• DATA EXTRACTS:

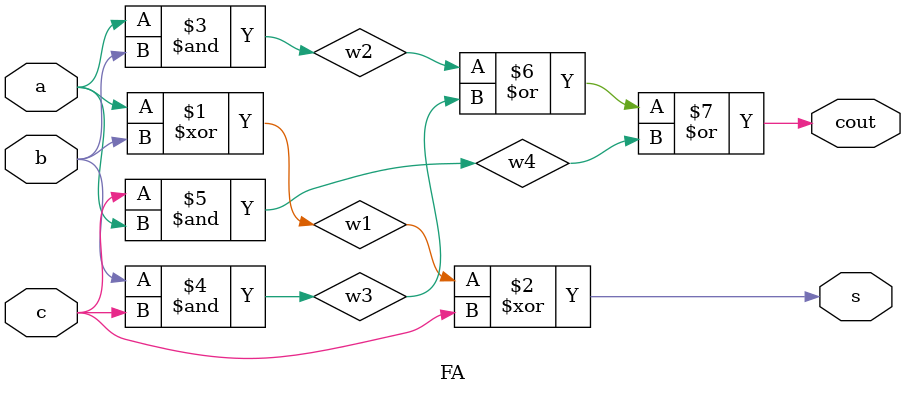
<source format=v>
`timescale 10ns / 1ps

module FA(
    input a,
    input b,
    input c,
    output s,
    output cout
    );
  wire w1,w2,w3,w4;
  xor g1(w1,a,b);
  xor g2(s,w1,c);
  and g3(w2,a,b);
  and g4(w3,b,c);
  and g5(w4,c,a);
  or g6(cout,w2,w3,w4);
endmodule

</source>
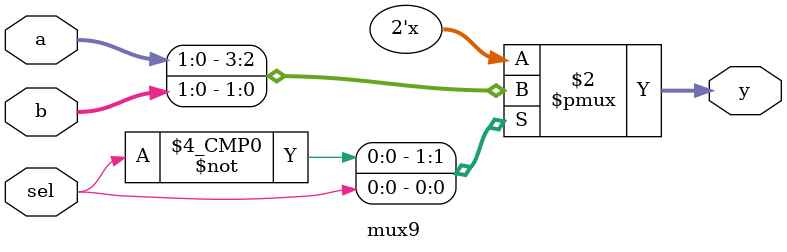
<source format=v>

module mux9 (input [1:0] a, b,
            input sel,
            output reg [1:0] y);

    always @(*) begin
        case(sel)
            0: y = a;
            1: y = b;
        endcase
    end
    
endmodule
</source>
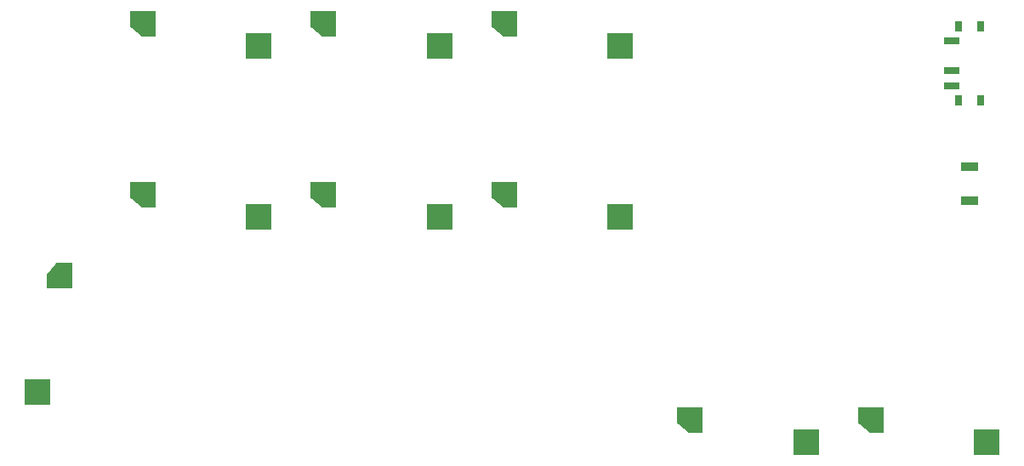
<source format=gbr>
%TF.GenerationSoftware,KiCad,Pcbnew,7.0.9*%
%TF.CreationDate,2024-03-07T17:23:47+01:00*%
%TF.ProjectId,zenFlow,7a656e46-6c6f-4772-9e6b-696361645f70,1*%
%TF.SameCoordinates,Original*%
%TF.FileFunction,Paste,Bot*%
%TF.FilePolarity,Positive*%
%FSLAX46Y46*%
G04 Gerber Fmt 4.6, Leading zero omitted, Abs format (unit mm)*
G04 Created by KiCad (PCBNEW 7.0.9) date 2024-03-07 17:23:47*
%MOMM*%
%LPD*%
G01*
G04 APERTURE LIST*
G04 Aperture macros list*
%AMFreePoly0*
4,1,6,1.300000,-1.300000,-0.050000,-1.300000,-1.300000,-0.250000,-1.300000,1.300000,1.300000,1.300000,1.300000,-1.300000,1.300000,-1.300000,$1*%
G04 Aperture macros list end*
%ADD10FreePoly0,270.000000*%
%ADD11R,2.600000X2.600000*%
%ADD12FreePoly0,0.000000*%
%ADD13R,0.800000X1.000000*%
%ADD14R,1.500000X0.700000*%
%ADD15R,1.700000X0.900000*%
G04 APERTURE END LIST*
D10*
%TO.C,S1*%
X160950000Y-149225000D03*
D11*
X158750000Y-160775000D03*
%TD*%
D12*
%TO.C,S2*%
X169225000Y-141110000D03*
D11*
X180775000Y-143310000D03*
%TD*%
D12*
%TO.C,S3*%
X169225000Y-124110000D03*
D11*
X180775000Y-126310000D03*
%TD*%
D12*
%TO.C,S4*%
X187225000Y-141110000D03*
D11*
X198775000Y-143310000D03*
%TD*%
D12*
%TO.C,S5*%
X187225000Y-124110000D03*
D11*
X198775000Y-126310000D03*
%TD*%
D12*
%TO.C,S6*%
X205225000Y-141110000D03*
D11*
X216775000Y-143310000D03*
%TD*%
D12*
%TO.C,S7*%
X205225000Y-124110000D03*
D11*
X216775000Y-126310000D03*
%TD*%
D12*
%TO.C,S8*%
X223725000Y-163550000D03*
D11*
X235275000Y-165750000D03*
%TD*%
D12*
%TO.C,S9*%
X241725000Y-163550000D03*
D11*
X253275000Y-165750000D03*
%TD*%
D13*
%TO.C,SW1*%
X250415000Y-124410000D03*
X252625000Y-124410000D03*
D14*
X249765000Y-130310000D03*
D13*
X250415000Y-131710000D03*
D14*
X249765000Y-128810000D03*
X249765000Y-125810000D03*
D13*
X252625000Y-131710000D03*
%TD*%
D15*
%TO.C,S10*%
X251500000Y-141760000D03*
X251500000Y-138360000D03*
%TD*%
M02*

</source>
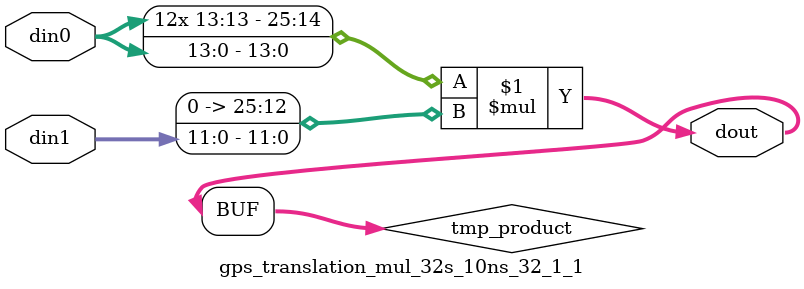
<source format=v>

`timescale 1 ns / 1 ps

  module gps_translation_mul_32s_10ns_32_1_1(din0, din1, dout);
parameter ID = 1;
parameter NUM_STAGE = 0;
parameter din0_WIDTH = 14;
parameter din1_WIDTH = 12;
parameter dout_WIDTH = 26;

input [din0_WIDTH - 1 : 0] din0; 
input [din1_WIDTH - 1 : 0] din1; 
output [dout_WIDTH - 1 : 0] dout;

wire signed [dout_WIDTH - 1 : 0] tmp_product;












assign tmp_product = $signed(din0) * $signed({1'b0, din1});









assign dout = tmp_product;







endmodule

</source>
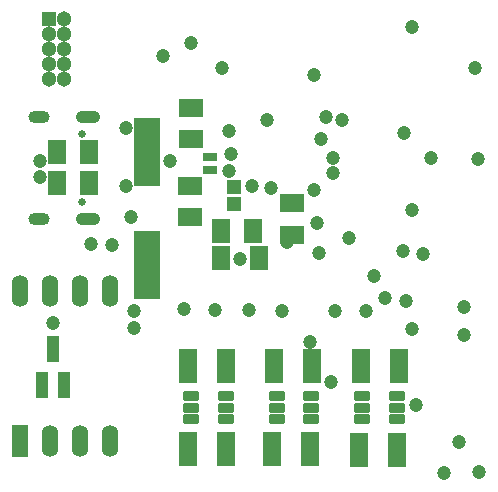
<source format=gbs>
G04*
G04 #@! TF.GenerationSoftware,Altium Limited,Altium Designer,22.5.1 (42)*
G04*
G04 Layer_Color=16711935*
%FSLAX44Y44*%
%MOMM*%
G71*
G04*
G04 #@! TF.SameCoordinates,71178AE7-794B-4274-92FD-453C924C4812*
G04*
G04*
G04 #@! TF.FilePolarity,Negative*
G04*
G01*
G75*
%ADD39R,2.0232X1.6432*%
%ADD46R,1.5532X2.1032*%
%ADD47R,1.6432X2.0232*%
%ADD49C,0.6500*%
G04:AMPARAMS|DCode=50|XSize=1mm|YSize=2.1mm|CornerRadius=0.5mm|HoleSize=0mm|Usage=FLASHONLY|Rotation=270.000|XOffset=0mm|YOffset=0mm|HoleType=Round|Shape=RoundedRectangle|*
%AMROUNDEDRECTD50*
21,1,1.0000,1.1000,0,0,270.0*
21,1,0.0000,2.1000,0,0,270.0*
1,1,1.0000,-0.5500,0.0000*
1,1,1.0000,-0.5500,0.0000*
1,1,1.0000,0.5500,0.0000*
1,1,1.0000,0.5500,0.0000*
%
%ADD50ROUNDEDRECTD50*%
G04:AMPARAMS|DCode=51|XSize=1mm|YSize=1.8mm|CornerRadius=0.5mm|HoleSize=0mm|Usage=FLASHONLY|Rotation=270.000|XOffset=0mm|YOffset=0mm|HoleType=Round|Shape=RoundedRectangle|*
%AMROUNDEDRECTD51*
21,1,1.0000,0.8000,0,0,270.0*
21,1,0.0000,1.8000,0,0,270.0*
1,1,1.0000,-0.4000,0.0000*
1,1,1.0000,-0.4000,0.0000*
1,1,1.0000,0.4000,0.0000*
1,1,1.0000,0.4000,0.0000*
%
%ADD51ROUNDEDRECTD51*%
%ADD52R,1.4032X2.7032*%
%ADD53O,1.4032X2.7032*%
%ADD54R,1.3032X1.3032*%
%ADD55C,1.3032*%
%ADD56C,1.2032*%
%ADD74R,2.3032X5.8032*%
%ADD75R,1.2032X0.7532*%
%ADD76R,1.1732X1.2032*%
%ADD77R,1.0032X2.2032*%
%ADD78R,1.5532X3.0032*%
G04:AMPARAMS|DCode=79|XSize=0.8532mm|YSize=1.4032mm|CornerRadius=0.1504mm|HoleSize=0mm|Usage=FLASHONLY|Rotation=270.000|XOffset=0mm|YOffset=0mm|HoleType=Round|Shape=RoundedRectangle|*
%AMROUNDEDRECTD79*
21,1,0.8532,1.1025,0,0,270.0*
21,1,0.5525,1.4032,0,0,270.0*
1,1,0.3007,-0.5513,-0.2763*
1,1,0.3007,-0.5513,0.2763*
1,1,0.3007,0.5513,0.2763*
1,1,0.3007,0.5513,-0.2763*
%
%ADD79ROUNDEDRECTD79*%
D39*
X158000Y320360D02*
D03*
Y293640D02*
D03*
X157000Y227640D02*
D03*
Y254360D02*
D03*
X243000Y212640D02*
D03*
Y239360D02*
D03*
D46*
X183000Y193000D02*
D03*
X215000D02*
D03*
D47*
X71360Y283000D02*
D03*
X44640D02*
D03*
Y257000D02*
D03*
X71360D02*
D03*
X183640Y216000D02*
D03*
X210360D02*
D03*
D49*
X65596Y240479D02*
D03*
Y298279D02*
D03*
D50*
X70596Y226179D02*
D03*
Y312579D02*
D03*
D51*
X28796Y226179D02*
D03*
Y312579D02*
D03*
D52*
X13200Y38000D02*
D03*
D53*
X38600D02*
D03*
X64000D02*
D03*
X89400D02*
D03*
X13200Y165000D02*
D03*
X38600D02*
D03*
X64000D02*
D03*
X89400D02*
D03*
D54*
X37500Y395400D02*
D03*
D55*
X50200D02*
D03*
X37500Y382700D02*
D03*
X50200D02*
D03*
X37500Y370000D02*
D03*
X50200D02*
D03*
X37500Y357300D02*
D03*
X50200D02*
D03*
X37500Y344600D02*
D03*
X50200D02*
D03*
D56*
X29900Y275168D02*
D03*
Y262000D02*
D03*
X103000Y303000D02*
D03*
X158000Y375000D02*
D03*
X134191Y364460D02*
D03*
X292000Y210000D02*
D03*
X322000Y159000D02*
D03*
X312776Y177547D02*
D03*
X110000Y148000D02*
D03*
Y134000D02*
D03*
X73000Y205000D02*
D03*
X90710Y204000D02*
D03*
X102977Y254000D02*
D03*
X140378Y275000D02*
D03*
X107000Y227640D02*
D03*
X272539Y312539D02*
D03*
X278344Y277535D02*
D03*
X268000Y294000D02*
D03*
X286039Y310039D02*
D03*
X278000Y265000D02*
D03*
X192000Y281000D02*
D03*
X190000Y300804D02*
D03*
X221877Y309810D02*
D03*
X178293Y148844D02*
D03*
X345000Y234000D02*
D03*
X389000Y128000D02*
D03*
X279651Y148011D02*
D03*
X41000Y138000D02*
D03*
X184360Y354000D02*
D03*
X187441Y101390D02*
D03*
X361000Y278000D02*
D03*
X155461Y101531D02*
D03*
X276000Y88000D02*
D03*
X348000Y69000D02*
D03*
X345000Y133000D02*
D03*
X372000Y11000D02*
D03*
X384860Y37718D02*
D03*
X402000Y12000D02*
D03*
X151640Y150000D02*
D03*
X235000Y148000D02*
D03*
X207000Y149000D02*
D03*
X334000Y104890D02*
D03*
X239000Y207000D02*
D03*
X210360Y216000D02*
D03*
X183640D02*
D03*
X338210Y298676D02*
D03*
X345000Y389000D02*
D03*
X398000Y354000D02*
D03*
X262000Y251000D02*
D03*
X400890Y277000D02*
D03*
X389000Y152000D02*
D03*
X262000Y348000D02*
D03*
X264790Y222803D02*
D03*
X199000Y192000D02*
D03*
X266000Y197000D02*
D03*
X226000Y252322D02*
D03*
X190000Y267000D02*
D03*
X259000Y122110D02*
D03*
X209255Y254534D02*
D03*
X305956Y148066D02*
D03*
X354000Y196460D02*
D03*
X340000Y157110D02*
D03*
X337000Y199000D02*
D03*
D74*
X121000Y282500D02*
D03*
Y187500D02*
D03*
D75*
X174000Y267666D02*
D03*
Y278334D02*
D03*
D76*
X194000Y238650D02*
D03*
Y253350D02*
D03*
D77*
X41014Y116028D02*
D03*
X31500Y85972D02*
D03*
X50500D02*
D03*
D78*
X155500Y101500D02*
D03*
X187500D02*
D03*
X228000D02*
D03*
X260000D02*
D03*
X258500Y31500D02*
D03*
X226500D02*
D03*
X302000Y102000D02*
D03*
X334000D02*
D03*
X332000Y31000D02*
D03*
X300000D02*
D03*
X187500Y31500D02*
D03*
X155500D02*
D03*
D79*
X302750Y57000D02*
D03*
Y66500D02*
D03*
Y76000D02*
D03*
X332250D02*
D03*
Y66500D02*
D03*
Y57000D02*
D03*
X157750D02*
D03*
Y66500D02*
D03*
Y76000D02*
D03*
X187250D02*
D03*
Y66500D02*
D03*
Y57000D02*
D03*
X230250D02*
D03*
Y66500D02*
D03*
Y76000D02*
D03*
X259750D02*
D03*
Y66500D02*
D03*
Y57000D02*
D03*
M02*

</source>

• GOAL OF THE EXERCISE: In the records above, find the line containing "X155500Y101500D02*"; please retype it and every line after it through the last line, exactly and with nothing else.

• OUTPUT OF THE EXERCISE:
X155500Y101500D02*
D03*
X187500D02*
D03*
X228000D02*
D03*
X260000D02*
D03*
X258500Y31500D02*
D03*
X226500D02*
D03*
X302000Y102000D02*
D03*
X334000D02*
D03*
X332000Y31000D02*
D03*
X300000D02*
D03*
X187500Y31500D02*
D03*
X155500D02*
D03*
D79*
X302750Y57000D02*
D03*
Y66500D02*
D03*
Y76000D02*
D03*
X332250D02*
D03*
Y66500D02*
D03*
Y57000D02*
D03*
X157750D02*
D03*
Y66500D02*
D03*
Y76000D02*
D03*
X187250D02*
D03*
Y66500D02*
D03*
Y57000D02*
D03*
X230250D02*
D03*
Y66500D02*
D03*
Y76000D02*
D03*
X259750D02*
D03*
Y66500D02*
D03*
Y57000D02*
D03*
M02*

</source>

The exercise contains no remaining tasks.